**Cosa fare:** Sostituisci "pie" con "donut" in tutto l'elenco e riscrivilo senza le immagini, lasciando invariato il resto.

**Dati:**
+++
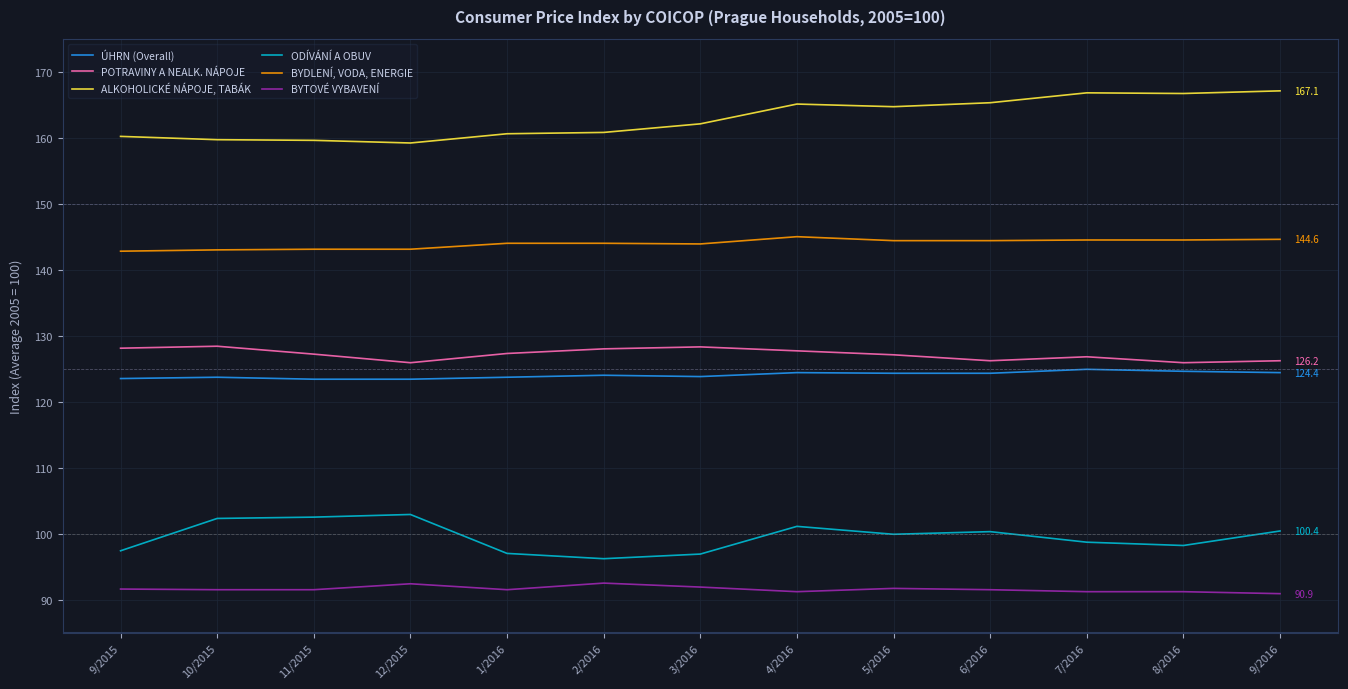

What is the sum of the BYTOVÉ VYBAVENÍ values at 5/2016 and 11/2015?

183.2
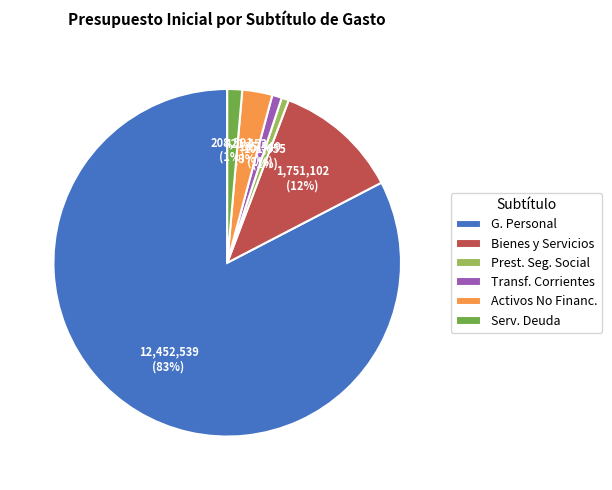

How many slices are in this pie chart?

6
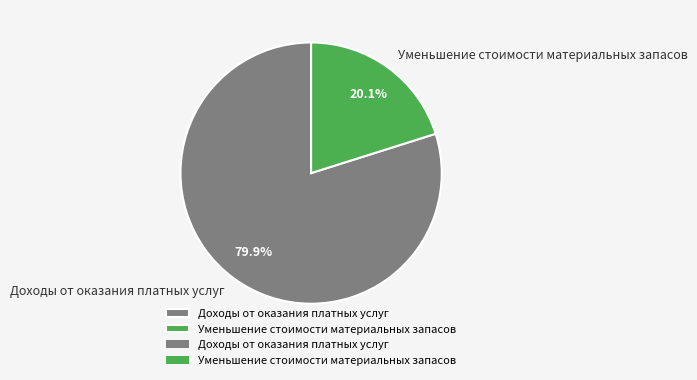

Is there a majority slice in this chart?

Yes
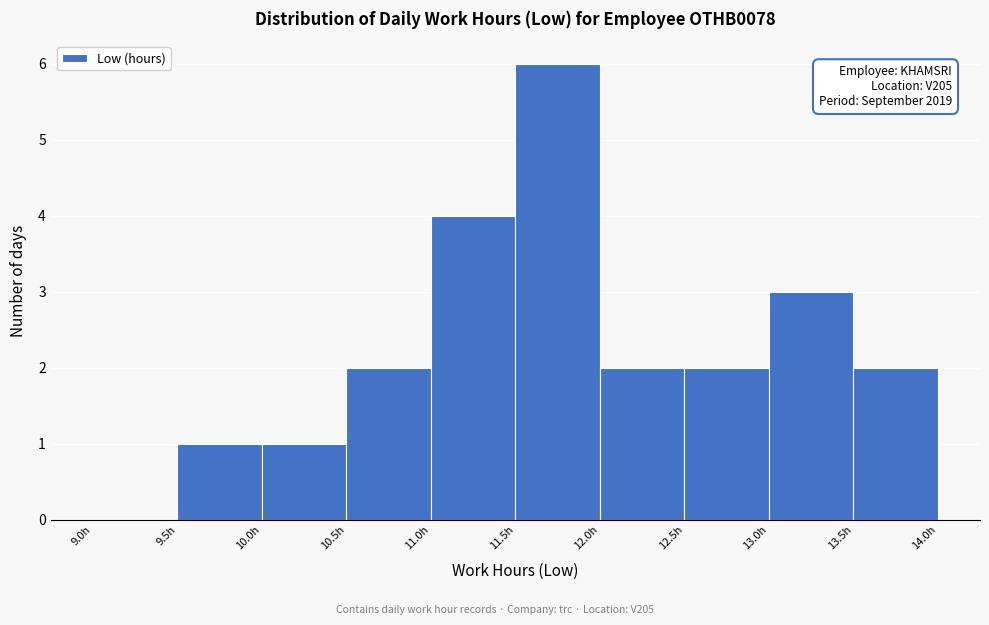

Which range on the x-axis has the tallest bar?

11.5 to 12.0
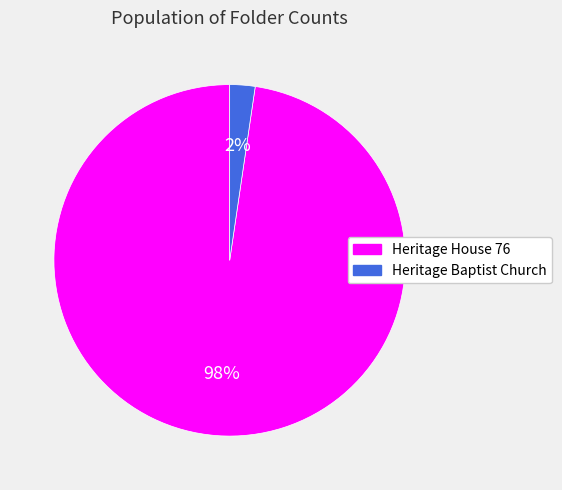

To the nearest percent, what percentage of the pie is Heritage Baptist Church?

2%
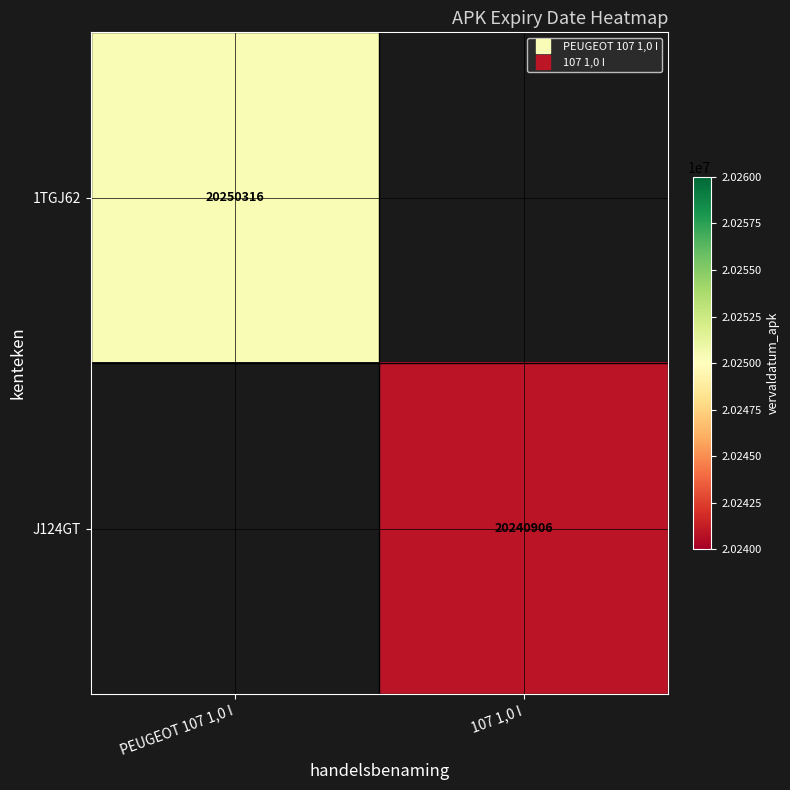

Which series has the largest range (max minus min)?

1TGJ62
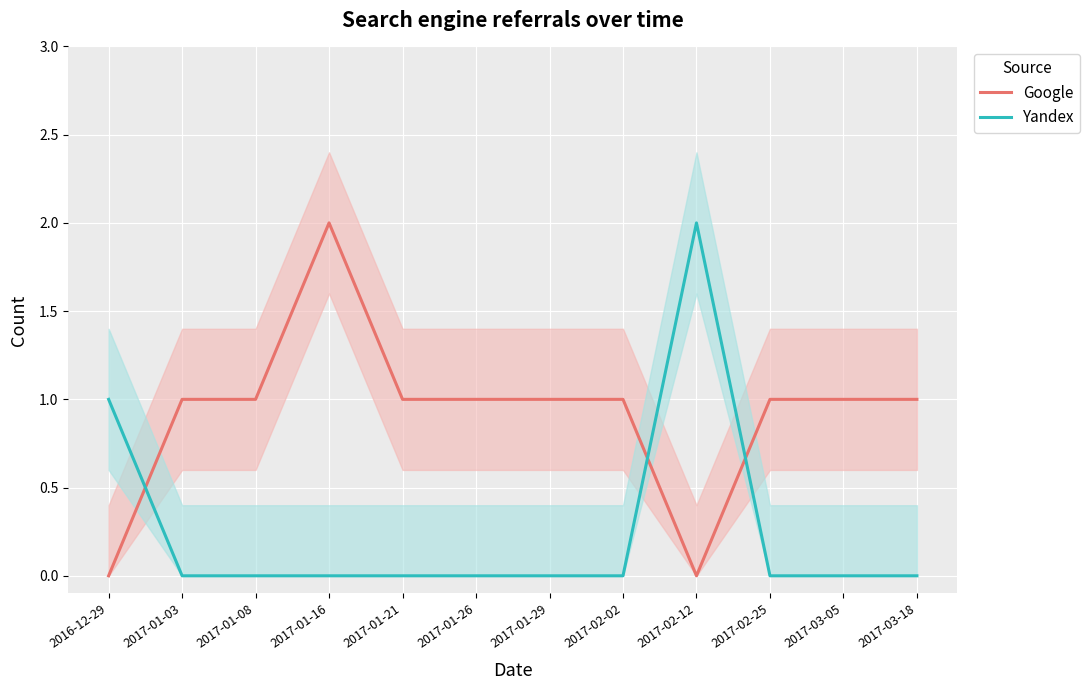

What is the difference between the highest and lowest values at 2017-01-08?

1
+++
**Risultato:**
What is the sum of the BYTOVÉ VYBAVENÍ values at 5/2016 and 11/2015?

183.2

How many slices are in this donut chart?

6

Is there a majority slice in this chart?

Yes

Which range on the x-axis has the tallest bar?

11.5 to 12.0

To the nearest percent, what percentage of the donut is Heritage Baptist Church?

2%

Which series has the largest range (max minus min)?

1TGJ62

What is the difference between the highest and lowest values at 2017-01-08?

1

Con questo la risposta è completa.